It's not the first time the Uri gives me pain. This time I got a bug reported on one of my libraries where parts of the provided URL got replaced. A URL is defined as a two string parts which are then used to construct a URI. Now, I'm most certainly misusing it, or have been putting to much hope to the smart people behind it. Look at the case below.
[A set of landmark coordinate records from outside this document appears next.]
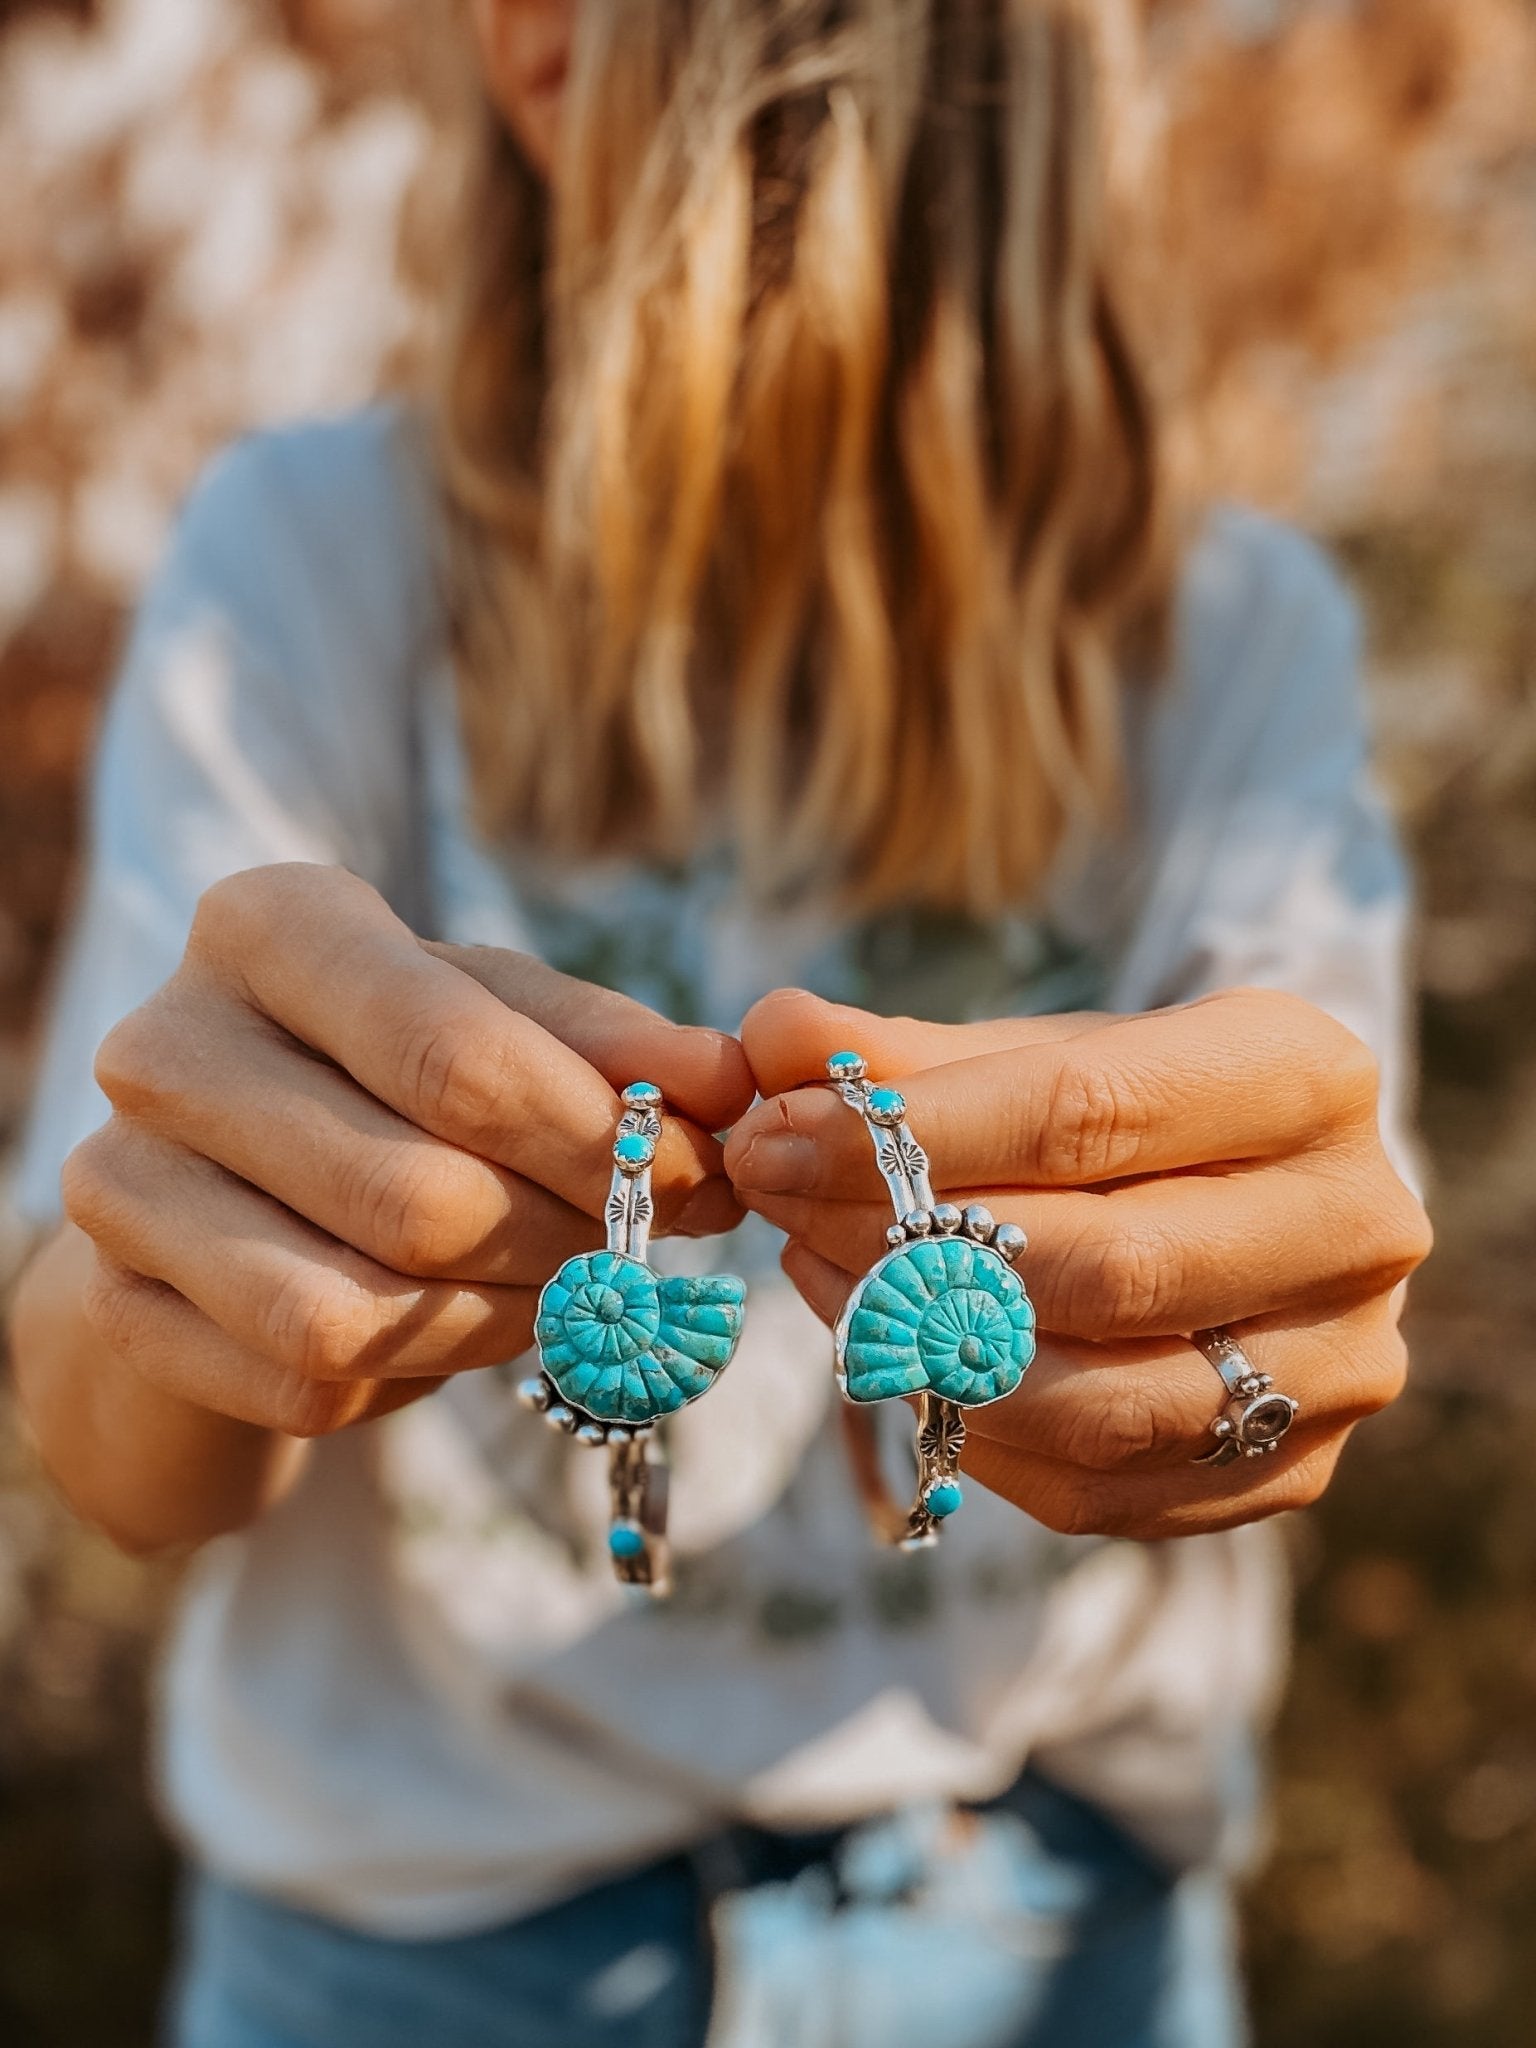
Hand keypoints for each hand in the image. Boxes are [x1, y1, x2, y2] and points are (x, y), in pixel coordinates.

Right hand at [62, 864, 752, 1439]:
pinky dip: (417, 1376)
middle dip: (572, 1242)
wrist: (231, 1191)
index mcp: (269, 925)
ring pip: (361, 1308)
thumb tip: (733, 1080)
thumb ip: (612, 1048)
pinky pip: (308, 1382)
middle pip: (421, 1195)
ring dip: (503, 1320)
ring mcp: (121, 1180)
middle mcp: (168, 1041)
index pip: (456, 1053)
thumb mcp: (501, 1025)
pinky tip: (454, 1327)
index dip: (601, 1137)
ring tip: (563, 1292)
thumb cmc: (388, 1082)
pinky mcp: (122, 1308)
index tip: (706, 1174)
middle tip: (644, 1251)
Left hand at [727, 988, 1430, 1538]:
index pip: (1092, 1112)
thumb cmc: (1128, 1110)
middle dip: (902, 1241)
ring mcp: (1338, 1366)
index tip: (777, 1133)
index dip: (917, 1133)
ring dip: (923, 1352)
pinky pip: (1096, 1491)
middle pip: (1104, 1266)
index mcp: (1309, 1077)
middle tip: (776, 1202)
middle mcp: (1357, 1224)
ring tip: (817, 1273)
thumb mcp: (1030, 1053)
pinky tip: (889, 1355)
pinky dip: (967, 1432)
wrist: (1246, 1200)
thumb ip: (904, 1052)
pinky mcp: (1291, 1472)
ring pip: (1100, 1402)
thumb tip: (773, 1035)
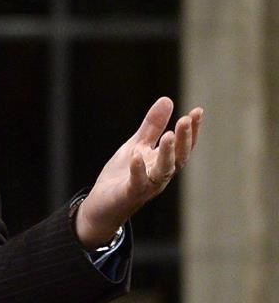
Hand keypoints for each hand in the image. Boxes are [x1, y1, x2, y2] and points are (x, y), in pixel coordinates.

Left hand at [75, 97, 202, 248]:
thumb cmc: (124, 173)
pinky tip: (137, 156)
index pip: (183, 146)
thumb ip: (152, 126)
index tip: (197, 111)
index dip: (192, 130)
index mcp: (163, 161)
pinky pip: (137, 183)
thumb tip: (168, 99)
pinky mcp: (130, 193)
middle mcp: (160, 174)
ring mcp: (147, 185)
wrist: (104, 202)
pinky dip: (138, 170)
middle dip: (184, 140)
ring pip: (163, 171)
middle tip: (186, 120)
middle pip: (178, 158)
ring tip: (170, 135)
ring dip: (168, 154)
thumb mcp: (137, 144)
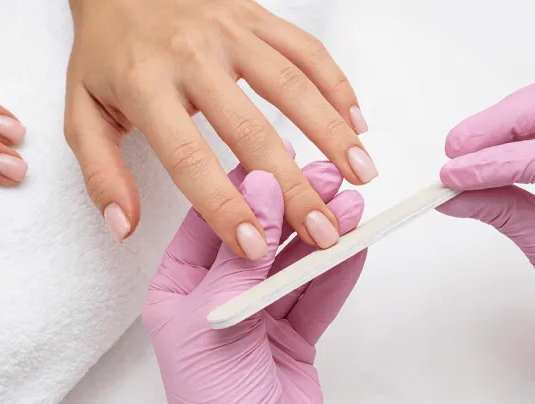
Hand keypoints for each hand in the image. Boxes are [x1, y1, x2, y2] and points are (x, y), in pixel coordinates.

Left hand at [66, 0, 375, 259]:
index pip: (190, 159)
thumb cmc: (106, 52)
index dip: (224, 207)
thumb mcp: (83, 112)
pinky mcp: (255, 14)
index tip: (253, 246)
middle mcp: (192, 56)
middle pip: (252, 131)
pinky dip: (337, 85)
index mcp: (145, 86)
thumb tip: (124, 226)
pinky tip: (356, 123)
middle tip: (323, 230)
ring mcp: (229, 31)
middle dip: (293, 188)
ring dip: (331, 134)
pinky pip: (306, 49)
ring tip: (360, 177)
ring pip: (292, 85)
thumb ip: (101, 174)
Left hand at [144, 159, 365, 403]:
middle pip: (261, 240)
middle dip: (296, 208)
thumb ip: (241, 256)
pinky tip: (356, 243)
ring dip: (324, 236)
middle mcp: (216, 299)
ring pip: (295, 266)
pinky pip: (319, 297)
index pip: (212, 224)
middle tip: (329, 177)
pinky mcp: (293, 340)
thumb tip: (260, 187)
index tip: (279, 159)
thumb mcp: (217, 320)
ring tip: (352, 206)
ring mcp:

The desired string is: http://mydomain.com:8081/cloud/test
The problem
var b1 = new Uri("http://mydomain.com:8081/cloud");
var b2 = new Uri("http://mydomain.com:8081/cloud/");
//How many will match http://mydomain.com:8081/cloud/test
Console.WriteLine(new Uri(b1, "/test"));
Console.WriteLine(new Uri(b1, "test"));
Console.WriteLine(new Uri(b2, "/test"));
Console.WriteLine(new Uri(b2, "test"));
gives:
http://mydomain.com:8081/test
http://mydomain.com:8081/test
http://mydomain.com:8081/test
http://mydomain.com:8081/cloud/test
A hacky solution
Before looking at the answer, this was the "hacky" solution I went with:
public static class UriMagic
{
public static Uri Abracadabra(params string[] parts)
=> new Uri(string.Join(
"/",
parts.Select(p => p.Trim(' ', '/'))));
}
Another "fun" finding... the "OriginalString"
Documentation says:
Gets the original URI string that was passed to the Uri constructor.
Try this:
[Fact]
public void Foo()
{
new Uri(new Uri("http://foo.com:80/bar/"), "fun")
.OriginalString
.Should().Be("http://foo.com:80/bar/fun");
}
[Fact]
public void Bar()
{
new Uri(new Uri("http://foo.com:8081/bar/"), "fun")
.OriginalString
.Should().Be("http://foo.com:8081/bar/fun");
}
[Fact]
public void FooBar()
{
new Uri("http://foo.com:8081/bar/fun")
.OriginalString
.Should().Be("http://foo.com:8081/bar/fun");
}
Outcome?
Summary
I'm clearly using it wrong. But for me, it feels to easy to misuse.